In fact, with shepherds on the hillsides, a climate suited to robes and sandals, and a trio of ‘wise guys’ popping into the al fresco accommodation to deliver presents, the nativity is looking more and more like a Kiwi Christmas.
We’ve got a lot to be proud of when it comes to our Yuletide festivities.
There’s another thing, of course. Old Yule, and the image of a bearded man in furs who epitomises the season with snow and a big dinner, actually refers to Odin the old Norse god (and dad of Marvel’s blondest Avenger). One of his names was Jolnir, the ‘Yule Father’ or Langbardr ‘old long beard’.
The real Saint Nicholas? He lived among pirates and sailors in Turkey, rather than carving the turkey. So, another Christmas icon who would be up for some beach cricket and a bit of a barbecue (also invented by pirates).

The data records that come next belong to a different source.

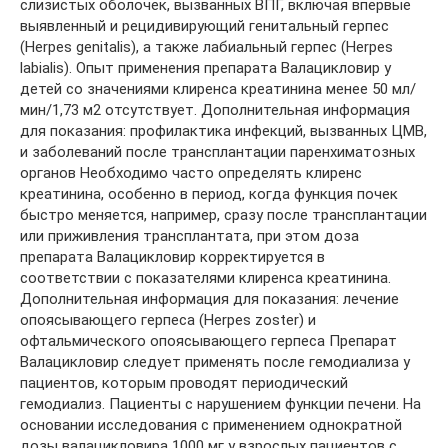
слизистых оболочек, вызванных ВПГ, включая впервые
выявленный и рецидивирующий генитальный герпес
(Herpes genitalis), а также лабиальный герпес (Herpes
labialis). Опыт применения препарата Валацикловир у
детей со значениями клиренса креатинина менее 50 мл/
мин/1,73 м2 отсутствует. Дополнительная информация
для показания: профилактика инфекций, вызванных ЦМВ,
и заболеваний после трансплантации паренхиматозных
органов Необходимо часто определять клиренс
креатинина, особенно в период, когда функция почек
быстро меняется, например, сразу после трансплантации
или приживления трансплантата, при этом доза
препарата Валацикловир корректируется в
соответствии с показателями клиренса креатинина.
Дополнительная информация для показания: лечение
опоясывающего герпеса (Herpes zoster) и
офтальмического опоясывающего герпеса Препарат
Валацикловир следует применять после гемодиализа у
пациентов, которым проводят периодический
гемодиализ. Пациенты с нарушением функции печени. На
основании исследования с применением однократной
дозы валацикловира 1000 мг у взрослых пациентов с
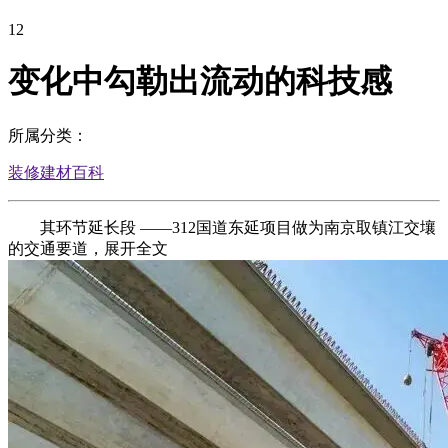
12
变化中勾勒出流动的科技感
所属分类：
装修建材百科
其环节延长段 ——312国道东延项目做为南京取镇江交壤
的交通要道，展开全文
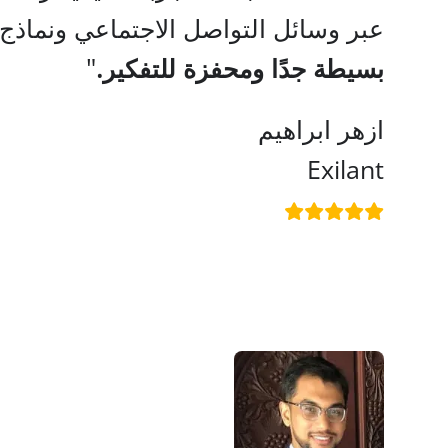
عبر وسائل التواصل الاجتماعي ونماذج 
بسيطة جدًا ومحفزة للتفكير.
ازهر ابراهيم
Exilant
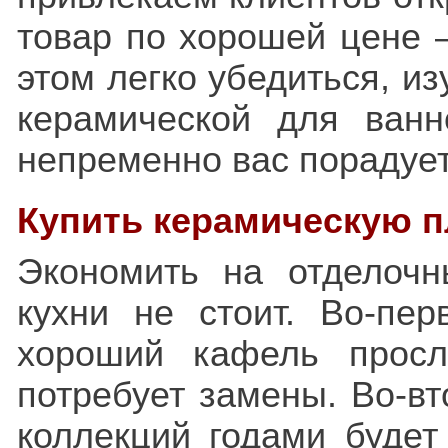
товар по хорошей цене 
этом легко убедиться, из
керамической для ван
непременно вас порадует
Купить керамическую п
Экономить на отделоч
кухни не стоит. Во-пе
хороший кафель просл
потребует замены. Во-вт
коллекций годами будет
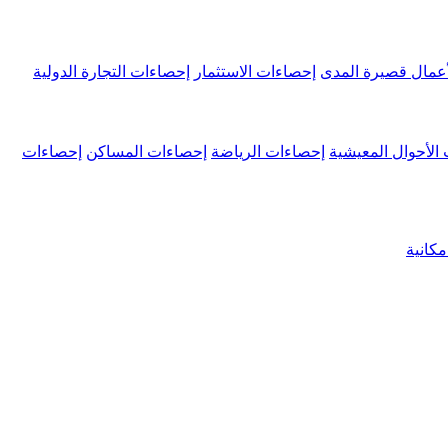
عمال قصيرة المدى
إحصاءات الاستثمار
إحصاءات التجارة الدولية
الأحوال المعيشية
إحصاءات الرياضة
إحصاءات المساكن
إحصاءات
كانية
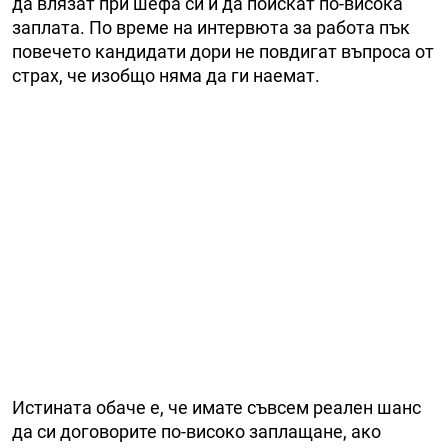
да влязат при шефа си и да поискат по-висока
заплата. По време на интервюта за работа пък
повечето кандидати дори не повдигат въпроса от
страх, че изобщо няма да ги наемат.
Истината обаче е, че имате съвсем реален шанс
да си договорите по-високо заплащане, ако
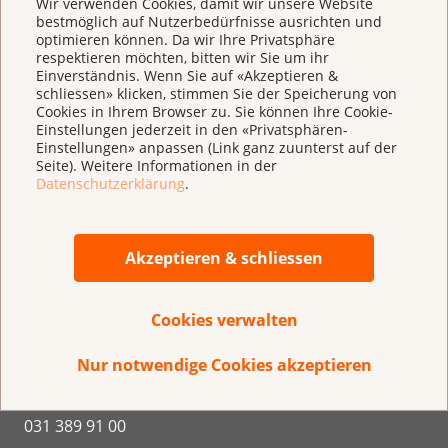
Wir verwenden Cookies, damit wir unsere Website
bestmöglich auf Nutzerbedürfnisse ausrichten und
optimieren können. Da wir Ihre Privatsphäre
respektieren möchten, bitten wir Sie um ihr
Einverständnis. Wenn Sie auf «Akzeptieren &
schliessen» klicken, stimmen Sie der Speicherung von
Cookies in Ihrem Browser zu. Sie können Ihre Cookie-
Einstellungen jederzeit in den «Privatsphären-
Einstellungen» anpassen (Link ganz zuunterst auf der
Direkt spenden
Seite). Weitere Informationen in der
IBAN CH 95 0900 0000 3000 4843 9
Datenschutzerklärung
.
Akzeptieren & schliessen
Krebsliga Schweiz
Cookies verwalten
Effingerstrasse 40
Nur notwendige Cookies akzeptieren
Postfach
3001 Bern
031 389 91 00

We’ve lived in the shadows of frosted pine trees (a German tradition) and dancing snowmen for too long. It’s time to admit it to ourselves; a New Zealand Christmas is just better. A long, leisurely lunch sizzling over the charcoal. The best excuse ever to have a cold beer with uncles, cousins and friends and discuss the cricket. Pohutukawas overhead and the option of a quick swim, half an hour after pudding, of course.
The kids can play with their new presents outdoors, which is a blessing for those that come with repetitive whooping and exploding sound effects (or for parents foolish enough to have bought this year’s hot item, the Baby Shark singing soft toy). Right after Christmas, our northern relatives have to head back to grim, icy workplaces in the middle of winter. We get a couple of weeks to go fishing and finish off the leftovers.
So here’s an idea. Let’s go all out with the Kiwi trappings of Christmas at this time of year. Santa in board shorts. Festive pina coladas. Carving the Yuletide pavlova. We can export ‘midsummer Christmas’ to the north while we’re at it, and enjoy all the wintertime treats like glazed hams, plum puddings and roasted chestnuts in July for Matariki.